In the light of these studies, increased expression of IFITM proteins, SERPINA3 CD14, and CHI3L1 in schizophrenia might be directly related to the pathophysiology of the disease. Of these genes, it appears that IFITM3 expression might be the most critical for schizophrenia pathophysiology, since IFITM3 expression and activation are necessary for the CNS effects of maternal immune activation: IFITM3 is strongly induced following neonatal immune challenge by polyI:C and the offspring of IFITM3^-/- knockout mice did not show decreased MAP2 expression, reduced spine density, diminished dendrite complexity in the frontal cortex, or memory impairments which were all observed in control mice following MIA (87).

This view is also supported by the findings that the supragranular cortical layers, the closest to the putatively altered meningeal homeostasis, show pronounced abnormalities in the brain of subjects with schizophrenia.

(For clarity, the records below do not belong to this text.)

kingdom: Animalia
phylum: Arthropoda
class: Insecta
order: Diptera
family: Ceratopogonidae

These encompass diverse findings including, but are not limited to reductions in average size of neuronal somata (88), reduced density of ankyrin-G-immunoreactive axon initial segments, reduced reelin expression, altered AMPA-trafficking (89), increased expression of stargazin, and increased methyltransferase expression in layer 1 interneurons (90), and multiple GABA-ergic disturbances (91-93).

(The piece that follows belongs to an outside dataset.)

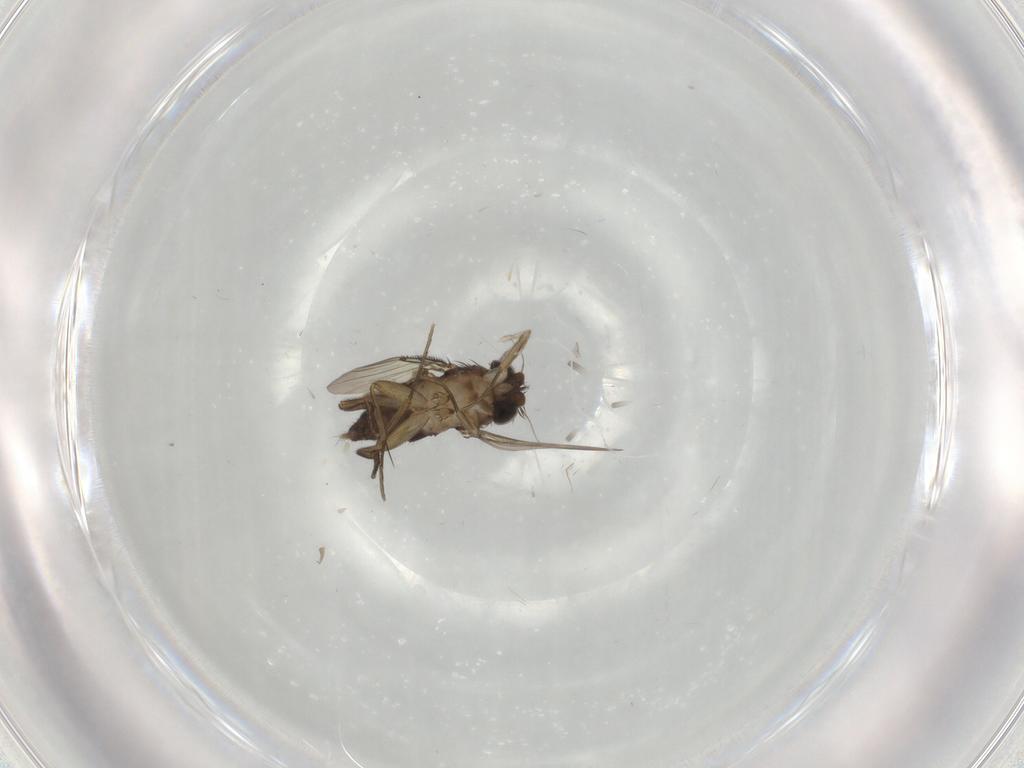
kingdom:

Finally, although increased expression of IFITM and SERPINA3 occur in different cellular compartments, it is also possible that they are directly related to each other: the immune response activated endothelial and meningeal secretome might diffuse into the cortex and activate cortical perivascular astrocytes, which in genetically predisposed individuals respond by a sustained, chronically elevated SERPINA3 expression, explaining the high correlation between the IFITM and SERPINA3 transcript levels, and perhaps with CHIL3L1 and CD14 levels.

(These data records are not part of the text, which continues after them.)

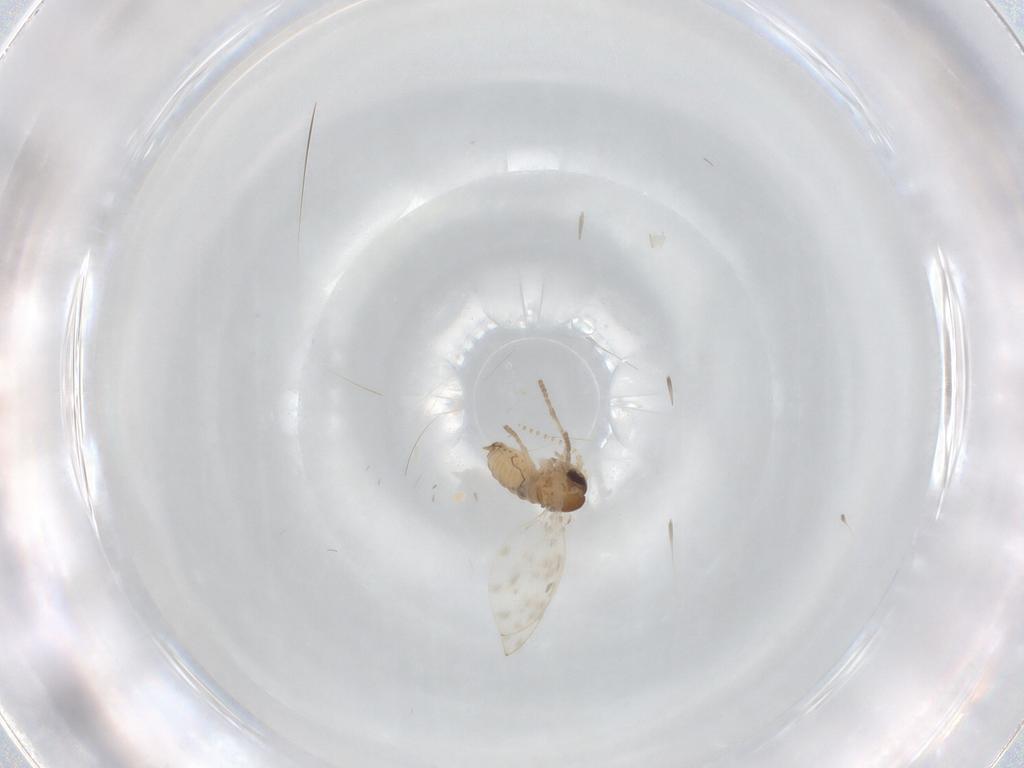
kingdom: Animalia
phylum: Arthropoda
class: Insecta
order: Diptera
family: Psychodidae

VII. Immune system based therapeutic approaches and challenges

Overall, the data from epidemiologic, genetic, gene expression, biomarker, pharmacological, and animal studies unequivocally suggest that immune system activation plays an important role in developing schizophrenia. Furthermore, the data strongly argue that the immune system activation is persistent throughout the disease, at least in a subpopulation of patients. However, exploiting this knowledge for developing specific therapeutic approaches will prove quite challenging. First, modifying the function of immune pathways, including IL-6 signaling or a JAK/STAT signaling pathway, are likely to have deleterious systemic side effects. Second, identification of patients who would benefit from such a future therapy will be challenging, as the peripheral or imaging biomarkers might not be sufficiently specific and sensitive to be diagnostic. Third, it is likely that the maximum benefit from an immune intervention would be in early life, during the initial immune system hyperactivation in the genetically susceptible individuals, long before the disease is diagnosed, and at a time point when a perceived risk of developing schizophrenia will hardly justify aggressive therapeutically interventions. As a result, combined genetics, biomarker and epidemiological studies might hold the key to identify subpopulations of patients (and potentially future patients) who might benefit the most from modifying the immune response. However, as the immune activation appears to be a chronic, sustained, and symptom-associated process in schizophrenia, we cannot exclude the possibility that modification of a chronic immune response will have a beneficial effect on the treatment of the disease even in adulthood. Thus, if the IFITM genes play a key role of dampening the detrimental effects of immune response on the brain (and are not only potential biomarkers of immune activation), they might turn out to be intriguing, knowledge-based drug targets. As they are membrane proteins, they would be much easier to target with novel, specific compounds than the various intracellular cascades. However, as our current understanding of IFITM function on immune activation and brain development is limited, further mechanistic experiments will be required before we can claim IFITM genes as legitimate drug targets for schizophrenia treatment or prevention.